Special libraries needed by language feature.

Some boards need libraries to compile BASIC. These are:

• RTCZero and RTCLowPower: for all SAMD boards.
• SMT32RTC and SMT32LowPower: for all SMT32 boards.

Some hardware features require the following libraries not available through the Arduino library manager:

• PS2 Keyboards: https://github.com/slviajero/PS2Keyboard (patched PS2 keyboard library)
• ZX81 Keyboards: https://github.com/slviajero/ZX81Keyboard
• EEPROM Filesystem: https://github.com/slviajero/EepromFS
• EEPROM emulation on XMC boards: https://github.com/slviajero/XMCEEPROMLib
• ILI9488 library: https://github.com/slviajero/ZX81Keyboard
• Software SPI for very special cases of SD cards in parallel displays: https://github.com/slviajero/SoftSD (see code comments for more on this, normally not needed)
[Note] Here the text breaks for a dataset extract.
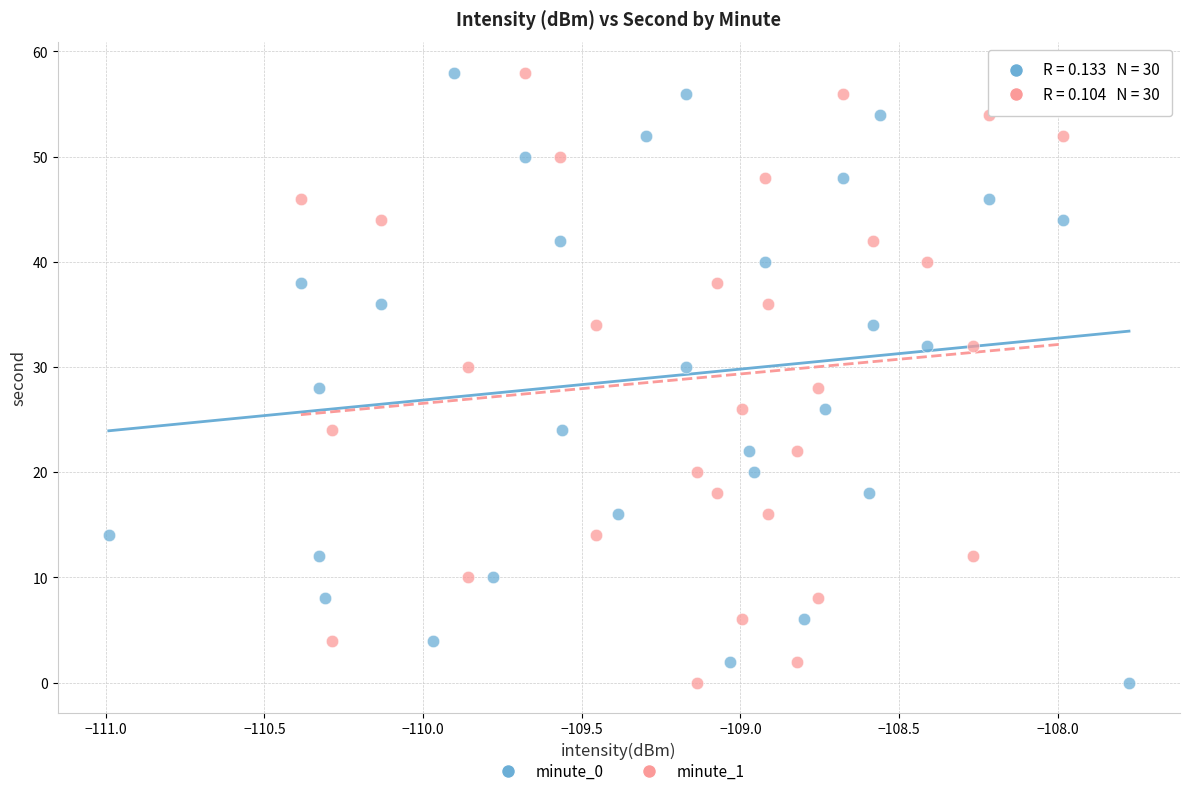

What are all the series names shown in the legend?

minute_0, minute_1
All other libraries mentioned above are standard Arduino libraries available through the library manager.

Internal number types

The BASIC interpreter can be used with different internal number types and lengths of number variables. They can be changes if there are special needs. You don't need to change anything here but you can. Only change the highlighted lines. The exact logic is controlled in this code section

#ifdef HASFLOAT

typedef float number_t;

const number_t maxnum=16777216;

#else

typedef int number_t;

const number_t maxnum=(number_t)~((number_t)1<<(sizeof(number_t)*8-1));

#endif

typedef unsigned short address_t;

const int numsize=sizeof(number_t);

const int addrsize=sizeof(address_t);

const int eheadersize=sizeof(address_t)+1;

**const int strindexsize=2; **

const address_t maxaddr=(address_t)(~0);

The core number type of the interpreter is number_t. This is what you see in the interpreter when you store numbers or calculate. All variables, arrays and numbers are number type. By default this is either float or int depending on the HASFLOAT macro. You can use any other type here like double or long if the type is signed and at least as long as address_t. It needs to be a type that the compiler can automatically cast to integer types.
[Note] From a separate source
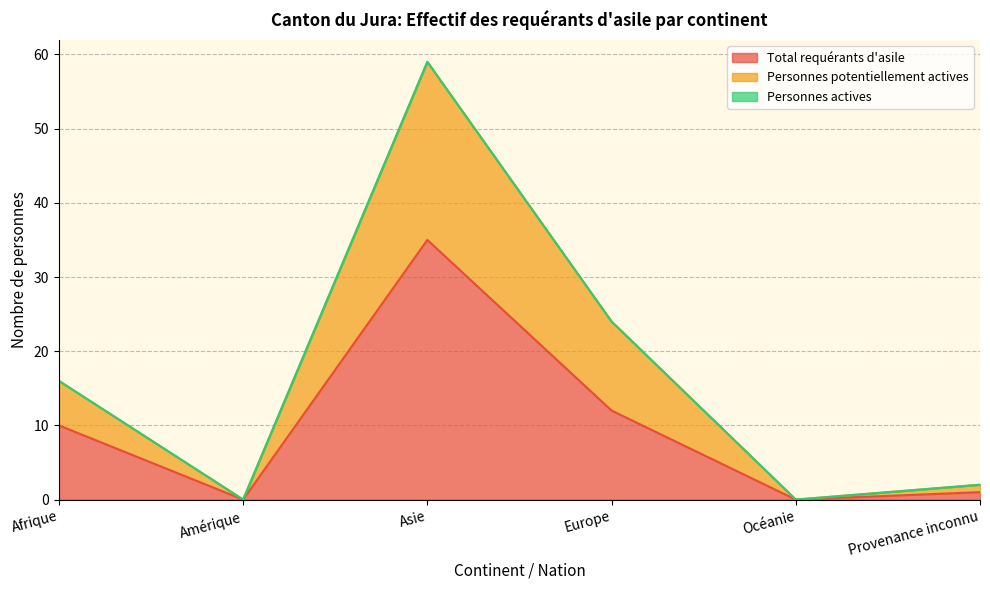

True or false: Total requérants d'asile and Personnes potentiellement actives cross at least once.

False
The type address_t is not seen directly in the interpreter. It is used for addressing storage. The type is unsigned and has to be able to enumerate the entire memory. It can be smaller but never bigger in number of bytes than number_t.
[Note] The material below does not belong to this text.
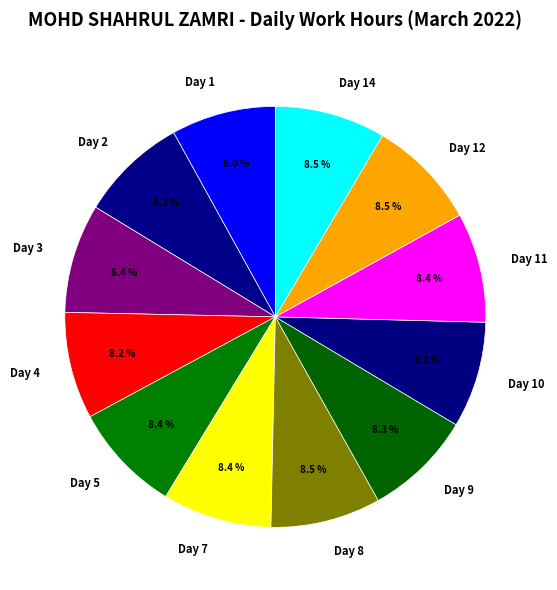

Count the number of slices in the pie.

12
With the default settings in the code and the compilers the following will happen

• Arduino 8 bit systems: 16 bit signed integers or 32 bit floats as number type and 16 bit unsigned integers as for addressing storage. This is more then enough as the 8 bit systems have no more than 16kb RAM and 4 kb EEPROM.
• 32 bit systems: 32 bit signed integers or 32 bit floats as number type and 16 bit unsigned integers for addressing storage limiting the address space to 64 kB.

If you want to address more storage you can change address_t to a 32bit type (i.e. unsigned int) on 32 bit systems as long as you keep number_t at least 32 bit. If you need higher accuracy on 8 bit or 32 bit systems you can use the longer types as number type. If you change a floating point number_t to a higher value you could also set maxnum to a higher value. maxnum is the biggest integer that can still be represented accurately in the floating point type. This is only needed in special cases.

A third parameter that can be customized here (although I don't recommend it) is strindexsize. This variable controls the number of bytes reserved in a string to store the length. The default setting is 2 bytes meaning that strings can be at most 65535 characters long. Any other value would also be possible as long as address_t can address the entire string.

To make things a little easier, HAS64BIT is a predefined macro. Setting it will change arithmetic to 64bit. HAS32BITINT changes integer BASICs to 32bit instead of 16 bit on 8bit controllers.

Maximum BASIC memory

Theoretical maximum memory is 64 kB if address_t is defined as a 16 bit quantity. Defining address type as a 32 bit quantity increases this into the MB range.